- [Sayfa alıntısı]:
#####

Öne Çıkan Yayın

BOSNA'DA YAŞAM (AVANTAJLAR / DEZAVANTAJLAR)

İnsanın yabancı ülkede yaşamasının hem avantajları hem de zorlukları var. Öncelikle farklı bir kültürü, farklı bir milleti tanımak cidden...

23 Haziran 2015 Salı

KISA SIRBİSTAN VE ÜSKÜP TURU

Eşimin görevi nedeniyle ailece yurt dışına seyahat etmemiz çeşitli prosedürlere tabii. Ancak Mayıs ayının sonunda iki günlük bir görev nedeniyle Sırbistan üzerinden Üsküp’e yol alıyoruz. Boşnak dostumuz (ve aynı zamanda Boşnakça öğretmenim) Naida da bize eşlik ediyor. Uzun yol için bir gece öncesinden midemi bulandırmaya ve kendimi korkutmaya başlıyorum. Hatta kaza kabusları görüp, rüyamda birkaç kez ölüyorum. Allah’a şükür sağ salim döndük ki, yazabiliyorum. Bosna’dan Makedonya’ya uçak seferi yok, mecburen otobüsle veya özel araçla gideceksiniz. Otobüs yolculuğu 14-16 saati buluyor, biz ise özel araçla yaklaşık 9 saatte varıyoruz. Ne yazık ki yollarda otoban çok az. Alabildiğine virajlı yollarla durmadan tepelere tırmanıyor, iniyor, tenha ormanlardan geçiyorsunuz. Hani başınıza bir şey gelse kimselerin duymayacağı cinsten sakin ve bir o kadar cennet yollardan. Bazı yerlerde durmak ve o sonsuz yeşilliği doya doya seyretmek istiyorum ama yolun uzunluğu ve sürenin kısıtlı oluşu buna izin vermiyor.

#####

(Kaynak veriler)
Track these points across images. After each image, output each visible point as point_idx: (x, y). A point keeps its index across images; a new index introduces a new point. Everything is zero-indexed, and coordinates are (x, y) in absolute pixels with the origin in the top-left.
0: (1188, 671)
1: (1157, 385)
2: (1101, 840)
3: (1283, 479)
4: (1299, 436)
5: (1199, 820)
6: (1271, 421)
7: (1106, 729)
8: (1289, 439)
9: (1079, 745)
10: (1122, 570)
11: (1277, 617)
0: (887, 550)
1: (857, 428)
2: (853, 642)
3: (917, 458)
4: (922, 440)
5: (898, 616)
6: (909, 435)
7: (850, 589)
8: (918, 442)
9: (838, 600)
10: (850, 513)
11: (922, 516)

#####

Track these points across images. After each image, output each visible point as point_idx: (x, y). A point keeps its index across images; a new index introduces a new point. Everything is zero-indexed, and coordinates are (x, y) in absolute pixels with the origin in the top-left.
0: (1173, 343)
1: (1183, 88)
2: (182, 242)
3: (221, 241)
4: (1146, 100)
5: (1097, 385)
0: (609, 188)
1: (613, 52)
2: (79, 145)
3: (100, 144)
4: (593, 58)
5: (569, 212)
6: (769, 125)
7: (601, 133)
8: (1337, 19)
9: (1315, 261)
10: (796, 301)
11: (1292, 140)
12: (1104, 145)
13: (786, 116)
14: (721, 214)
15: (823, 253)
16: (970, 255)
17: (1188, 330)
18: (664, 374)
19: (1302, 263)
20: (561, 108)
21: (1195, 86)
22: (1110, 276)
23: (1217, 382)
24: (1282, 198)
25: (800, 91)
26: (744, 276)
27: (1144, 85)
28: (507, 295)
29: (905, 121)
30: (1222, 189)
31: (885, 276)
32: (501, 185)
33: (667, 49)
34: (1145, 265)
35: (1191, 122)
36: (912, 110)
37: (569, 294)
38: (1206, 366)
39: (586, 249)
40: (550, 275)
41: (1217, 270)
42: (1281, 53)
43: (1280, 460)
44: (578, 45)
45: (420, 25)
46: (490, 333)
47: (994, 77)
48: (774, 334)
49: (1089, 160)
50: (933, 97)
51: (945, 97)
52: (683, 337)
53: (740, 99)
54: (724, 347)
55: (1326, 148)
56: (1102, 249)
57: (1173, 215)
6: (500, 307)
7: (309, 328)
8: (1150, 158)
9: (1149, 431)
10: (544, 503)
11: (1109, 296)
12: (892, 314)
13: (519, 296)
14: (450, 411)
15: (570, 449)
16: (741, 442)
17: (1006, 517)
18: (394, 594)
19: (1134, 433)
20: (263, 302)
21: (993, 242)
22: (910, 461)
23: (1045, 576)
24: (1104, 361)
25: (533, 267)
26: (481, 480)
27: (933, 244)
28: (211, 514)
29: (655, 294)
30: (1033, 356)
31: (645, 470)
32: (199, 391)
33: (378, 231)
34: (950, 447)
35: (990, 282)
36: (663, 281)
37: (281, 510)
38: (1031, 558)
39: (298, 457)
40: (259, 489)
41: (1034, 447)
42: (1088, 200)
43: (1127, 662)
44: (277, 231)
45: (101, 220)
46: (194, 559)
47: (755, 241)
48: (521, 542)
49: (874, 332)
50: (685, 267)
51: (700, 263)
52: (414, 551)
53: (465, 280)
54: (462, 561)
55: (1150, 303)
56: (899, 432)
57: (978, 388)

#####

- [Görev hakkında]: Sayfa alıntısında "Öne Çıkan Yayın" sözleriyle başlayıp "milleti tanımak cidden..." sözlerine kadar süren kısmı hiç değiştirmeden yazın.

- [Alıştırma yanıtı]:
Öne Çıkan Yayın

BOSNA'DA YAŞAM (AVANTAJLAR / DEZAVANTAJLAR)

İnsanın yabancı ülkede yaşamasının hem avantajları hem de zorlukları var. Öncelikle farklı bir kültürü, farklı bir milleti tanımak cidden...